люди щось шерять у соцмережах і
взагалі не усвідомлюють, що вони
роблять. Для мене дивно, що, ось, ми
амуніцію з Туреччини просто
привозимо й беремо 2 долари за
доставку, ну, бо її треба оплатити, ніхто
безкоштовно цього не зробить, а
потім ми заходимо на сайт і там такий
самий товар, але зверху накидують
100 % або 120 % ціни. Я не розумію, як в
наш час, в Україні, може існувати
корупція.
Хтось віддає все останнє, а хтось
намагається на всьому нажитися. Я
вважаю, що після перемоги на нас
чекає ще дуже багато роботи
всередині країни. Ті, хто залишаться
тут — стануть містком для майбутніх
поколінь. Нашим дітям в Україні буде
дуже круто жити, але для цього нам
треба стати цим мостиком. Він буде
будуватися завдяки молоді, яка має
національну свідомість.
★ ★ ★
▸ **WHAT THIS TASK INVOLVES**
What lines of the data include the word "цього"? Copy each of them.

▸ **RESPONSE AREA**
безкоштовно цього не зробить, а
дуже круто жити, але для цього нам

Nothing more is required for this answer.